I have never seen "IANAL" ... in fact I just figured out what it meant (my bad). Personally, I almost never use an additional disclaimer. However, there have been times when I've seen really good questions that appear to be seeking actual specific legal advice. As an attorney, the rules of ethics necessitate that if I give legal advice to someone in a back and forth (Q & A) manner, without creating an attorney client relationship (carrying with it all sorts of duties and privileges), it is incumbent on me to ensure they realize, without question, that I am not creating that type of relationship. Because of that, there are times (not often) that I have felt compelled to explicitly make clear to them that this is what I am doing.
This is especially important when I am giving an answer that (I think) fully addresses their question, but as a lawyer I can clearly see that the question they asked should necessitate a whole host of other questions that are relevant and important to their particular issue, and that I would obviously address with them if they were my client. But since they aren't, I don't know if they've already dealt with and have recognized those issues, and it's not really my place or the correct forum to ask.

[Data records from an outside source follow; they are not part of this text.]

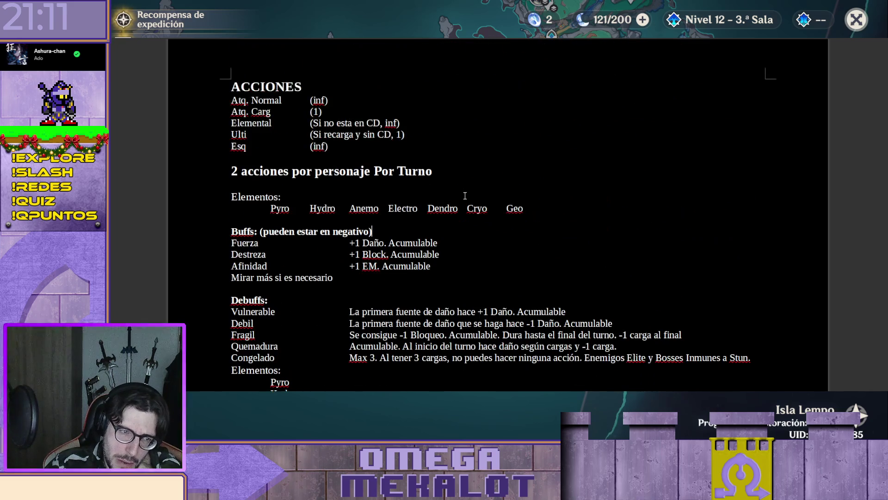
scroll(461, 195, up, 1)
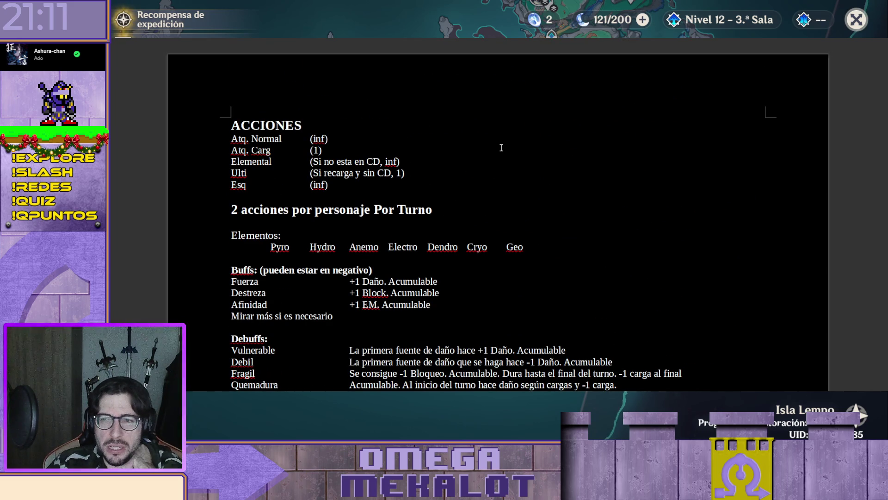
scroll(516, 145, down, 1)
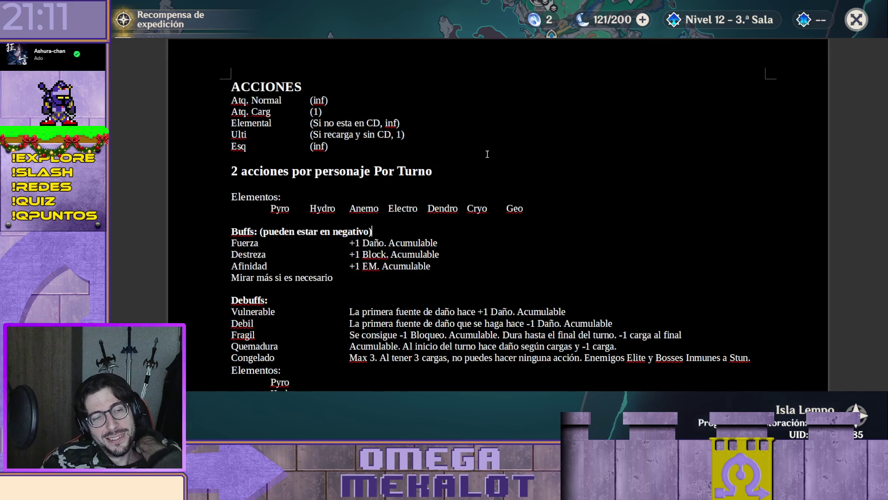
scroll(547, 159, down, 1)
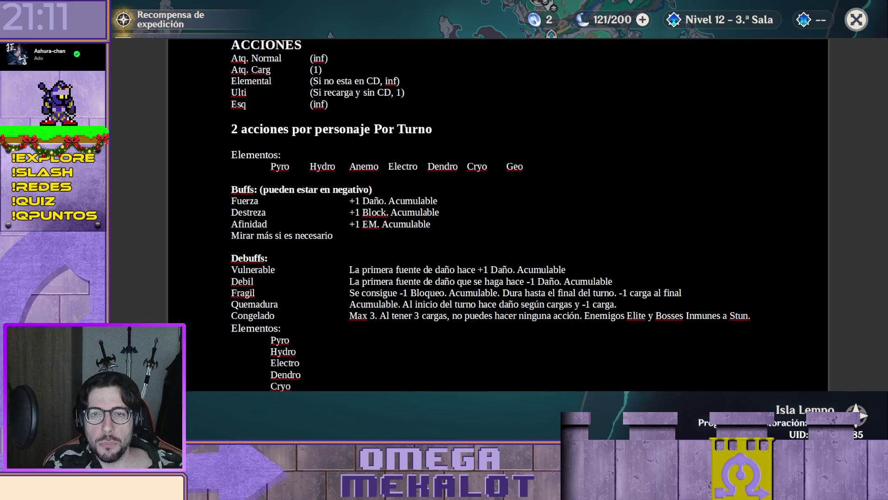
scroll(498, 209, down, 10)
scroll(497, 208, down, 5)
scroll(498, 209, down, 5)
scroll(498, 208, down, 5)
scroll(498, 209, down, 5)
scroll(498, 208, down, 5)
scroll(498, 208, down, 5)
scroll(497, 209, down, 1)
scroll(547, 186, down, 5)
scroll(547, 187, down, 5)
scroll(547, 186, down, 5)
scroll(547, 187, down, 2)
scroll(547, 187, up, 5)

Since someone can click on my profile and read that I am an attorney, if I feel like they may rely too much on my answer/advice without knowing that a whole bunch of other issues exist by mere virtue of my profession, and I want to make sure they know not to rely on that answer alone, I have added additional disclosures. I apologize if this has ever offended or annoyed!
Just a note: I think that the specific disclosure about not relying on the advice on here could be more visible than it is. Especially for this particular community dealing with legal issues, this could be more important, as opposed to other SE communities where it's not as relevant. And since the APP doesn't have the disclosure at all (at least not that I've seen).
If that additional disclosure bothers people, generally, then I'm not sure what the best course of action is, short of either making a rule against it, or making it their problem to just deal with. I can see how it could be annoying if someone puts that every time they answer a question.